DIE FURCHE: Im Marienwallfahrtsort Lourdes wurden dieser Tage die Bäder geschlossen, in denen Pilger in der Hoffnung auf Heilung untertauchten. Nun gibt es Petitionen konservativer Katholiken, die Becken wieder zu öffnen, denn, so die Argumentation, weil es sich um ein Wasser, in dem Wunderheilungen stattfanden, handelt, könne das Coronavirus ja gar keinen Schaden anrichten. Wenn man gläubig sei, könne einem im heiligen Wasser gar nichts geschehen. Wie passen derartige „antiwissenschaftliche“ Haltungen zu dem, was Sie da beschreiben?

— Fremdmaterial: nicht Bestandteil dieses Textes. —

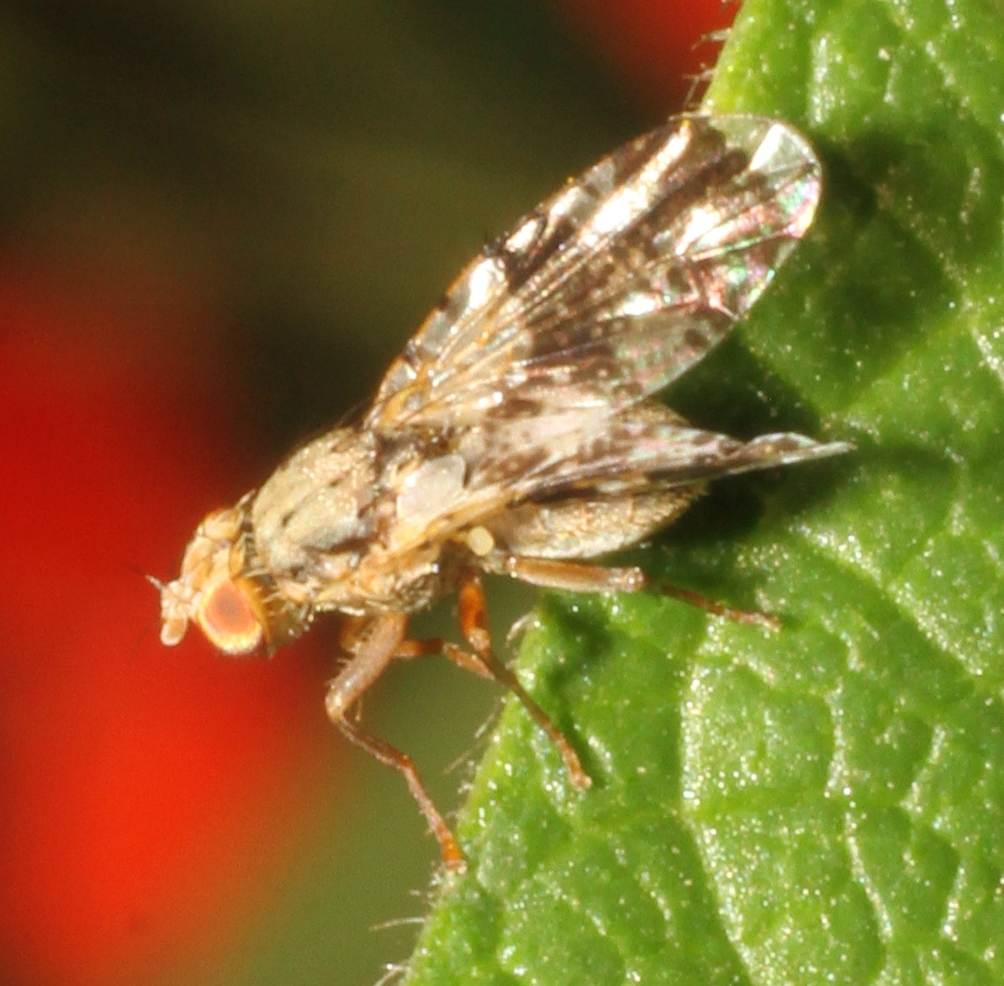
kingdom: Animalia
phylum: Arthropoda
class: Insecta
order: Diptera
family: Tephritidae
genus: Tephritis
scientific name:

Muthukrishna: Da kollidiert eine religiöse mit einer wissenschaftlichen Weltsicht. In letzterer gibt es keinen Raum für ein wundertätiges Wasser. Für Wissenschaftler ist dieses Wasser dasselbe wie überall, und darin können sich Keime befinden. Aber wer das sagt, leugnet das Wunder von Lourdes und verneint alles, was dieses Wunder umgibt, weswegen die Menschen dorthin kommen: Sie kommen, um physisch geheilt zu werden. Meiner Meinung gibt es zwei Arten, auf die Religion zu schauen: Man kann darüber in ihrer funktionellen Bedeutung reden, wie ich das tue: Religion ist ein unwahrer, aber fantasievoller Weg, damit es die Menschen besser haben. In dieser Perspektive muss man die Pilgerbäder in Lourdes schließen. Und dann kann man auf die Religion als eine Wahrheit schauen, die einen gesünder macht, die einen zu guten, manchmal auch zu schlechten Handlungen anleitet. Sie hat einen Zweck, eine Funktion, die wir studieren können. Und die Frage, ob da ein Gott ist – als Wissenschaftler ist man in dieser Frage agnostisch – stellt sich jenseits von all dem. In jeder Generation stellen wir fest, dass die Welt größer ist als unsere Vorstellungen. Wenn es einen Gott, d.h. einen Grund für unsere Existenz gibt, was können wir darüber lernen, in der Art und Weise, wie die Wissenschaft die Welt beschreibt? Es geht also um Kooperation.